LISTED RECORDS:
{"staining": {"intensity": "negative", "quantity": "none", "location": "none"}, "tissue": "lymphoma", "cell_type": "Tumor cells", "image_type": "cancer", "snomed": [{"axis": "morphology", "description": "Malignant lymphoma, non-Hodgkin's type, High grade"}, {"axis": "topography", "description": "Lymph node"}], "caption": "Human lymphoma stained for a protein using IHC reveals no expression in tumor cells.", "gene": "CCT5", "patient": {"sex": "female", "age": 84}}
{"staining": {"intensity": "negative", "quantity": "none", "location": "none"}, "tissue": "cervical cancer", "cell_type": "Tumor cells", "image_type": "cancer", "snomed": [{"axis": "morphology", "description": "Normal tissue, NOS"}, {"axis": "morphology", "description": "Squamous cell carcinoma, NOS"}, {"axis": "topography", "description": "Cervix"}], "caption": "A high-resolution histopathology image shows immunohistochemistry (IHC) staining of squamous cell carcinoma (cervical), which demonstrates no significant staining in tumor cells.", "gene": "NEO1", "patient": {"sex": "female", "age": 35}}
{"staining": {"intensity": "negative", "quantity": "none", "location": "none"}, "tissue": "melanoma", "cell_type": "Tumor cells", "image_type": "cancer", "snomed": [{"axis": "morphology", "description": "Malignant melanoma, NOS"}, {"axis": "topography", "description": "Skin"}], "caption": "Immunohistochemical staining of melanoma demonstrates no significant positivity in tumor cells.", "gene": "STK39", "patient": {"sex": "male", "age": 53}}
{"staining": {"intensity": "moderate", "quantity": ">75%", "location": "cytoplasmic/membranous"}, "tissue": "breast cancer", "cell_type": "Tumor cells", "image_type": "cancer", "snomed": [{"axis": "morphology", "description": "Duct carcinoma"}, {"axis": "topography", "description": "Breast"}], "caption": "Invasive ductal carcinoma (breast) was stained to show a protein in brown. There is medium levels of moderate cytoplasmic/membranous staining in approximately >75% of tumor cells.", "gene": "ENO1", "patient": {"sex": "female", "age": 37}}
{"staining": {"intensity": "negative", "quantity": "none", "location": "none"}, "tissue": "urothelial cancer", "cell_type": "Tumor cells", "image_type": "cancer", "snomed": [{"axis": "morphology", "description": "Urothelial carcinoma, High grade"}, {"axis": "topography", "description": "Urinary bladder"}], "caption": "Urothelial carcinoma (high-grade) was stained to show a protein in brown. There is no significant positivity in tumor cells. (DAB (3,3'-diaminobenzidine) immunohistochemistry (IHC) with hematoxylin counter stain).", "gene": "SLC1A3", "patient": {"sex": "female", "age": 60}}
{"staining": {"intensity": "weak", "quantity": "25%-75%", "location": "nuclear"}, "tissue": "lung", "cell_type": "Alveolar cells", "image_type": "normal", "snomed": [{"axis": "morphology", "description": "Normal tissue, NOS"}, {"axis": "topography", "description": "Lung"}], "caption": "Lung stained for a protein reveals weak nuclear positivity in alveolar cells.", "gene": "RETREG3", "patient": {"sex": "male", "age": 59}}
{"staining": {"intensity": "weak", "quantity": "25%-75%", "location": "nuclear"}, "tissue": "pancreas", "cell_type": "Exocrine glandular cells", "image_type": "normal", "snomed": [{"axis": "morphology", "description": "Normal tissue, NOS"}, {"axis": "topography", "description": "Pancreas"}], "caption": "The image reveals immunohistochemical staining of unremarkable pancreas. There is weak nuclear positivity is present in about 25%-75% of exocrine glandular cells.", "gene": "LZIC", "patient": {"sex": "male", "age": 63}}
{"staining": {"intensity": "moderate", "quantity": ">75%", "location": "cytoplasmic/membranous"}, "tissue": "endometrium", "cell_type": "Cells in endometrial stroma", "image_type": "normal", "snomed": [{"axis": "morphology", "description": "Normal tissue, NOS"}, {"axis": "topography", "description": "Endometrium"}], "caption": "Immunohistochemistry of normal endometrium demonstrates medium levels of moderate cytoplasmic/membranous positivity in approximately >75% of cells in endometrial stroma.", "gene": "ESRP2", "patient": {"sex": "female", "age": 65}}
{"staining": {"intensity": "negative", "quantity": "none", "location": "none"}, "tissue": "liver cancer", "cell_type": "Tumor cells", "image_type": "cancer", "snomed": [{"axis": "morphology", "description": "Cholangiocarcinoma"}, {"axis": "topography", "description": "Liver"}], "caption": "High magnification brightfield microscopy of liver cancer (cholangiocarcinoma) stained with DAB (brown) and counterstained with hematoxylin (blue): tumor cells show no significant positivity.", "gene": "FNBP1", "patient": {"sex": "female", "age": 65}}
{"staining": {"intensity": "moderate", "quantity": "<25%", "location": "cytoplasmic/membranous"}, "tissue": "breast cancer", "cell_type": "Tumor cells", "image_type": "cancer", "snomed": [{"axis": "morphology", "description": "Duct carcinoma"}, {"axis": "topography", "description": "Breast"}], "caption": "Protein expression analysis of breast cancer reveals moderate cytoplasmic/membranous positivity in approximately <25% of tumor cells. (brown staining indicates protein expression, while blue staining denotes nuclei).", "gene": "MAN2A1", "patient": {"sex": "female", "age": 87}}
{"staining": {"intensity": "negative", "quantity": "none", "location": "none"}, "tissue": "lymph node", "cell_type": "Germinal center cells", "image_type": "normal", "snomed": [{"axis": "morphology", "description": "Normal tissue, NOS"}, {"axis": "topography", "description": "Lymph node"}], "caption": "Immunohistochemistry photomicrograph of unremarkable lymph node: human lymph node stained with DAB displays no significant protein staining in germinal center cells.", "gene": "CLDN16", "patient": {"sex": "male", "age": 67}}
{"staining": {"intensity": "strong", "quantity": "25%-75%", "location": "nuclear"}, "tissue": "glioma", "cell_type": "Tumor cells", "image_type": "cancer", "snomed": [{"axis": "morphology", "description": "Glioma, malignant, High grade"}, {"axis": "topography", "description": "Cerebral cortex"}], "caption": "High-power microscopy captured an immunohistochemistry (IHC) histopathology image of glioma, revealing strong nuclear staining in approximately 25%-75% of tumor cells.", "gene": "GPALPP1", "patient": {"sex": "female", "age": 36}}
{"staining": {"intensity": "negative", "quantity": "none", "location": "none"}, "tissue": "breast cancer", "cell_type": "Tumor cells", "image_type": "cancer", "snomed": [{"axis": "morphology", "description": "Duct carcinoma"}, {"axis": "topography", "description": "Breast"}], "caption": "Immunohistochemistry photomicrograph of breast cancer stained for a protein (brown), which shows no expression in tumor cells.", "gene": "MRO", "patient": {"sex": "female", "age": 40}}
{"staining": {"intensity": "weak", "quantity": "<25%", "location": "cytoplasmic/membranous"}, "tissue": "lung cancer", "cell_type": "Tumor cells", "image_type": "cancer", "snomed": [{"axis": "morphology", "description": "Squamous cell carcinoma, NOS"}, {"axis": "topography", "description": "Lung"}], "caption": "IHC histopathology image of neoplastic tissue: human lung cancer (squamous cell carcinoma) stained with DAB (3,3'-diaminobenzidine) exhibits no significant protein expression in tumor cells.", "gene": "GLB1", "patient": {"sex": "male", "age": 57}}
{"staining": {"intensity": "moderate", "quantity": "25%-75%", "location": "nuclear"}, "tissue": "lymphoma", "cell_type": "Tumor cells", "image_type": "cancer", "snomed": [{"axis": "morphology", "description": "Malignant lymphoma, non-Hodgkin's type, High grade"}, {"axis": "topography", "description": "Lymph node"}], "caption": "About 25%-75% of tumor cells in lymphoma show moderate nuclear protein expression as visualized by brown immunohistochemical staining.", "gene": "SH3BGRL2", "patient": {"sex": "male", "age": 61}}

PROBLEM DESCRIPTION: Report the lines above that have the word "hematoxylin" in them.

RESULT OF THIS TASK:
{"staining": {"intensity": "negative", "quantity": "none", "location": "none"}, "tissue": "urothelial cancer", "cell_type": "Tumor cells", "image_type": "cancer", "snomed": [{"axis": "morphology", "description": "Urothelial carcinoma, High grade"}, {"axis": "topography", "description": "Urinary bladder"}], "caption": "Urothelial carcinoma (high-grade) was stained to show a protein in brown. There is no significant positivity in tumor cells. (DAB (3,3'-diaminobenzidine) immunohistochemistry (IHC) with hematoxylin counter stain).", "gene": "SLC1A3", "patient": {"sex": "female", "age": 60}}
{"staining": {"intensity": "negative", "quantity": "none", "location": "none"}, "tissue": "liver cancer", "cell_type": "Tumor cells", "image_type": "cancer", "snomed": [{"axis": "morphology", "description": "Cholangiocarcinoma"}, {"axis": "topography", "description": "Liver"}], "caption": "High magnification brightfield microscopy of liver cancer (cholangiocarcinoma) stained with DAB (brown) and counterstained with hematoxylin (blue): tumor cells show no significant positivity.", "gene": "FNBP1", "patient": {"sex": "female", "age": 65}}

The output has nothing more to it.